1.3 Create a sample sheet

wget --no-check-certificate http://s3.amazonaws.com/bcbio-nextgen/dge_userstory_data/example_dge.csv

example_dge.csv:

samplename,description
qiaseq-upx_R1.fastq.gz,testrun

2. Generate YAML config file for analysis

bcbio_nextgen.py -w template qiaseq-upx.yaml example_dge.csv fastq

In the result you should see a folder structure:

example_dge
|---config
|---final
|---work

example_dge/config/example_dge.yaml is the main config file to run the bcbio project. You will see this file has a copy of the parameters in qiaseq-upx.yaml for each sample.

3. Run the analysis

This will run the analysis on a local machine, using just one core.

cd example_dge/work
bcbio_nextgen.py ../config/example_dge.yaml -n 1

Parameters

  • umi_type DGE kit: [harvard-scrb, qiaseq-upx-96, qiaseq-upx-384]
  • minimum_barcode_depth=0 Cellular barcodes with less reads are discarded. This should be 0 if you are using one of these plate-based kits.
  • singlecell_quantifier=rapmap Quantifier to use for single-cell RNA-sequencing. Supports rapmap or kallisto. We recommend using rapmap.
  • optional transcriptome_fasta alternative transcriptome reference.
  • optional transcriptome_gtf An optional GTF file of the transcriptome to quantitate, rather than the bcbio installed version.

Output

Project directory:

├── bcbio-nextgen-commands.log -- commands run by bcbio
├── bcbio-nextgen.log -- logging information from bcbio run
├── cb-histogram.txt -- histogram of reads per cellular barcode
├── data_versions.csv -- version information for data used by bcbio
├── metadata.csv -- provided metadata about each sample
├── programs.txt -- program versions of tools run
├── project-summary.yaml -- YAML description of project with derived metadata
├── tagcounts-dupes.mtx -- Matrix Market of gene counts without UMI duplicate removed 
├── tagcounts-dupes.mtx.colnames -- column names to go with tagcounts-dupes.mtx
├── tagcounts-dupes.mtx.rownames -- row names to go with tagcounts-dupes.mtx
├── tagcounts.mtx -- Matrix Market of gene counts, use these for downstream analyses
├── tagcounts.mtx.colnames -- column names to go with tagcounts.mtx
├── tagcounts.mtx.metadata -- optional sample-level metadata for samples in tagcounts.mtx
├── tagcounts.mtx.rownames -- row names to go with tagcounts.mtx
└── transcriptome
    └── mm10.fa -- transcriptome used for quantification

Sample directories:

testrun/
├── testrun-barcodes-filtered.tsv -- filtered list of cell/well barcodes
├── testrun-barcodes.tsv -- list of cell/well barcodes with number of reads assigned to each barcode
└── testrun-transcriptome.bam -- transcriptome alignments 

Downstream analysis

The starting point for downstream analyses will be the count table of counts per gene per cell/well in the tagcounts.mtx, tagcounts.mtx.rownames and tagcounts.mtx.colnames files. You can load these into R using the readMM function from the Matrix package.

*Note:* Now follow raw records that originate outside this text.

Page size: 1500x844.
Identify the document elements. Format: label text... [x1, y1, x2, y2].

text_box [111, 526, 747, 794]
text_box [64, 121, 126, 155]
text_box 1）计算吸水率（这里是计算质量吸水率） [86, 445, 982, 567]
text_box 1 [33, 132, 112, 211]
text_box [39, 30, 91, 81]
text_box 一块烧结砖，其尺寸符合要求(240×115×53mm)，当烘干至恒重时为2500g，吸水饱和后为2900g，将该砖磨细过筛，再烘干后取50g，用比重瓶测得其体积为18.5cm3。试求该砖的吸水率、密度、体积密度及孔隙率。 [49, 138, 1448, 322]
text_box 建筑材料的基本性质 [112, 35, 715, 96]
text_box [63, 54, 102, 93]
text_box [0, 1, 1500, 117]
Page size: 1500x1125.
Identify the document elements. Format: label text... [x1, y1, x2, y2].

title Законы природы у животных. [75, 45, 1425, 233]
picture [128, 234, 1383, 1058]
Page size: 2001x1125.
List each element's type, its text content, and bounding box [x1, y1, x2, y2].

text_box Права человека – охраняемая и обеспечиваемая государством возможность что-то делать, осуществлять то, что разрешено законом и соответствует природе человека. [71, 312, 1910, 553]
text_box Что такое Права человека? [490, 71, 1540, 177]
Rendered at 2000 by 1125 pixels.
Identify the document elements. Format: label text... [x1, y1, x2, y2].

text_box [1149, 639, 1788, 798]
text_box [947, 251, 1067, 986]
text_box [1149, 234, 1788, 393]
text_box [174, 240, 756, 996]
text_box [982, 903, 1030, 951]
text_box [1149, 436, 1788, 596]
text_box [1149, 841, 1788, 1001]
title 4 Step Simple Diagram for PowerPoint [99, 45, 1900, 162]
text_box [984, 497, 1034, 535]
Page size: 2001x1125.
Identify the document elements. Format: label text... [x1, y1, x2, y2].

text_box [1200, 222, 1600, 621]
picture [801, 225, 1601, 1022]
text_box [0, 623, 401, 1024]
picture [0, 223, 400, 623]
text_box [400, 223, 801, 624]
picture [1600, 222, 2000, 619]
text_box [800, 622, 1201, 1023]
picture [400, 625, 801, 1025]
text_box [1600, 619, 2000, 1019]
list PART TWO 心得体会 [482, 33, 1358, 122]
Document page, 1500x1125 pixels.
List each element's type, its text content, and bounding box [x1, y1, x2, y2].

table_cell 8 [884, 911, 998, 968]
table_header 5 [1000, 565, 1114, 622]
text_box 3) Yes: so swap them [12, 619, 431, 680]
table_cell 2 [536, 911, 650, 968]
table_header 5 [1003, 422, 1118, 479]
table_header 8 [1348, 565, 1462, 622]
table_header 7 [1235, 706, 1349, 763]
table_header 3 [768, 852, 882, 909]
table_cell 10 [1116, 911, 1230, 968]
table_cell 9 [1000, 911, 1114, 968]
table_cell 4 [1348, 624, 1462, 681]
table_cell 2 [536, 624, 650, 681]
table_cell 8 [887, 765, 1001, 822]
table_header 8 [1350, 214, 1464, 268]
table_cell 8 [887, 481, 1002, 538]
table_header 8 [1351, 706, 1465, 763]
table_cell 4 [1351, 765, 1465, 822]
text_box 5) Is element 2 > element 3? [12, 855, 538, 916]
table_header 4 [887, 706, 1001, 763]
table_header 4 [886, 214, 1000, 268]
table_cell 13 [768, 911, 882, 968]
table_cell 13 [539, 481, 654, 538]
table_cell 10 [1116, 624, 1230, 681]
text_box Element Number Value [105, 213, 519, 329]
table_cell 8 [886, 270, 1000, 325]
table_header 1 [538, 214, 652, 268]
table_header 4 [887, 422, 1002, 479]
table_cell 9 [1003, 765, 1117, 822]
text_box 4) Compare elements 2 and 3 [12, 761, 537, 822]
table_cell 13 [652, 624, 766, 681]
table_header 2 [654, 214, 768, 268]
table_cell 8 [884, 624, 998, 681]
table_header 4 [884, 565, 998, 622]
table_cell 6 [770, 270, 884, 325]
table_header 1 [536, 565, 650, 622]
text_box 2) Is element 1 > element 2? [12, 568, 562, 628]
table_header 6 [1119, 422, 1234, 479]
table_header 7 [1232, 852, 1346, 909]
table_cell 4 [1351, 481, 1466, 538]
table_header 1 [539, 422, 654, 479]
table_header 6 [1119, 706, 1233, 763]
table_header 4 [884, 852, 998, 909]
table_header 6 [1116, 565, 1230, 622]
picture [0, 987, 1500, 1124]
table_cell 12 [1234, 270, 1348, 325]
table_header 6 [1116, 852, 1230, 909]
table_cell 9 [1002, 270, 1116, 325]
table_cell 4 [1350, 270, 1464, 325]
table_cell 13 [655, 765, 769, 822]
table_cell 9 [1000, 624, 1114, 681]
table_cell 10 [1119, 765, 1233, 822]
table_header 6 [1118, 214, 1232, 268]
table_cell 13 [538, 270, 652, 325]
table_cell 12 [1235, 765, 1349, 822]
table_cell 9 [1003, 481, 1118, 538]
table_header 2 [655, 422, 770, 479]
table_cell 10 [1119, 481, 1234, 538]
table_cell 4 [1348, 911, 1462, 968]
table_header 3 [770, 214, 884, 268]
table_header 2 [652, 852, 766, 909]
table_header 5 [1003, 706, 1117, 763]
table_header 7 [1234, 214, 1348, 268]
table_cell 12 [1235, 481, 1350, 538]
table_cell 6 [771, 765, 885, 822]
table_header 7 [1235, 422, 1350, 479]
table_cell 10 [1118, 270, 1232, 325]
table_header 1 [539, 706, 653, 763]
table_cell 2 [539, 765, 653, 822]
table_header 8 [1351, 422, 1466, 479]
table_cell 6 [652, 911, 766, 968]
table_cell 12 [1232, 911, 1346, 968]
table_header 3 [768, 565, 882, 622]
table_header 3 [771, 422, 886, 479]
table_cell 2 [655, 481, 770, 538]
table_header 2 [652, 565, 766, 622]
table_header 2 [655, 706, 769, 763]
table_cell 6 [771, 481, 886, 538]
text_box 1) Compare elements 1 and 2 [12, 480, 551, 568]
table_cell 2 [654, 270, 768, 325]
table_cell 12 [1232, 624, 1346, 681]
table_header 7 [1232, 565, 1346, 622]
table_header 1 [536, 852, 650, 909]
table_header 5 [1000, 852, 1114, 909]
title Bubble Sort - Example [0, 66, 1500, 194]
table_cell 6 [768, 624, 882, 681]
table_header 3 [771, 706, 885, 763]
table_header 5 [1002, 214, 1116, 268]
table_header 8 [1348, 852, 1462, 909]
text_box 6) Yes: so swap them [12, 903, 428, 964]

You can use any standard count-based differential RNA-seq differential expression tool to operate on these count tables such as DESeq2/edgeR/limma and the analysis will be similar to a bulk RNA-seq experiment. With a large number of samples you will find making UMAP plots a useful way to visualize the relationships between your samples.